God how I yearned in those long-gone days to get closer to this path I seemed to have pegged out for myself! Spiritual stuff beckoned. Spiritual stuff made me suspicious. Lord how I wanted to own and personify all the good traits and eschew all of the bad ones. And as a footnote, I wondered what a Buddhist might look like. Would a 'real' Buddhist consort with the likes of me? I was earnest, but figured I could not possibly be worthy of such a kindness.
And as I lay in bed, I considered putting myself forward at some local college as a specimen that religion classes might size up and pick apart. I too had known the half-hidden feeling that spiritual life and its adherents were somehow -- but very sincerely -- crazy. I wanted to get up close and sniff the crazy winds I had once secretly wondered about.
"Put myself forward" -- what a bizarre fucking notion. On the other hand, I probably had learned a thing or two over the years and perhaps I could ease the yearning and anxiety I had likewise once felt.
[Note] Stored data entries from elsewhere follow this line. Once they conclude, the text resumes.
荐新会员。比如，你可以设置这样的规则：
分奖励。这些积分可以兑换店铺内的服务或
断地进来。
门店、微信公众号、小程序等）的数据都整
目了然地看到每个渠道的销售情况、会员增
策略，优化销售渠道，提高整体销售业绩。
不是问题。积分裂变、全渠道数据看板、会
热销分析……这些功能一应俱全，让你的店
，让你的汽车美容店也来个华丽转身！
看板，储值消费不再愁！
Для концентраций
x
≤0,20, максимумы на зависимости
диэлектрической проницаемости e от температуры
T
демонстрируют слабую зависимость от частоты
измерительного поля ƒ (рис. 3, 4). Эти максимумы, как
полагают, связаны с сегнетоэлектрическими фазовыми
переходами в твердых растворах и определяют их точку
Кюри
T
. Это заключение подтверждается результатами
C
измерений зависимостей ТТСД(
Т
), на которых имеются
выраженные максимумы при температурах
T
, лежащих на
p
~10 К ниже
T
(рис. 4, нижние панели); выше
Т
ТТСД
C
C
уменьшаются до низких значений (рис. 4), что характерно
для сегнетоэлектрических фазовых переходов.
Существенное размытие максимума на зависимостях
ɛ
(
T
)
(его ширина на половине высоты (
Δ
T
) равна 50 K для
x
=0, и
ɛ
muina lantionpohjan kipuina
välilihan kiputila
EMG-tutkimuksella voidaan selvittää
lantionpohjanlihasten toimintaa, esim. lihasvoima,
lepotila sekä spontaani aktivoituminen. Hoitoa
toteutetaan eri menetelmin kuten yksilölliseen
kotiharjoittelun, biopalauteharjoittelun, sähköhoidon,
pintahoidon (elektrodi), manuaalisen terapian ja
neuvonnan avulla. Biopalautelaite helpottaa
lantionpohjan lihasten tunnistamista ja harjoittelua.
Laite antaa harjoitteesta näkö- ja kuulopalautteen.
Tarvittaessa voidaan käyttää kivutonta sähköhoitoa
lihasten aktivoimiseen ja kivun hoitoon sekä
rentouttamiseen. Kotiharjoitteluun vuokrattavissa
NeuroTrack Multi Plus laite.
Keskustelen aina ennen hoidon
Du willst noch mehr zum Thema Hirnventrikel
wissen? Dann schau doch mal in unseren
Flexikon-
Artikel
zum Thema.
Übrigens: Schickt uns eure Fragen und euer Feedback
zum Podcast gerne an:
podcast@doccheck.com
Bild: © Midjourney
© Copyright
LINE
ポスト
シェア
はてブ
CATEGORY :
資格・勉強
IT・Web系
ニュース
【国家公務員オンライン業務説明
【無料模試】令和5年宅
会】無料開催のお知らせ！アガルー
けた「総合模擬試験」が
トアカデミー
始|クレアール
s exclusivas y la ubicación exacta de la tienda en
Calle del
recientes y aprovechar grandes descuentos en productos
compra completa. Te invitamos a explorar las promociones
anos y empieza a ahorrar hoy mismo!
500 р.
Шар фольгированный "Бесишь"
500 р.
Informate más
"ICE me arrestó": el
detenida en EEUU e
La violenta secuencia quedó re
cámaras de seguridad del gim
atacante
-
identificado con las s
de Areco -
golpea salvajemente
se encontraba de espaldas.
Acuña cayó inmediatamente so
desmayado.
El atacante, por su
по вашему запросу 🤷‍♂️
I lay in bed wondering if some old-man's medication had occasioned this train of thought. Is B12 a mind-fucker? Maybe taking a B12 uncorked this talkative miasma. Or maybe it was just time to empty a particular mental Dumpster. Or did I just want to get out and feel some small spotlight .... eeeeeeyyyhaw! I'm important!
One version of the Dhammapada has it approximately: "If you find no equal or better in life/ Go alone./ Loneliness is preferable to the company of fools."
Anyway, I finally got to sleep. Buddhism was not-the-less-for-wear. And when I woke up, things were back to normal and all I really had to do was take a piss.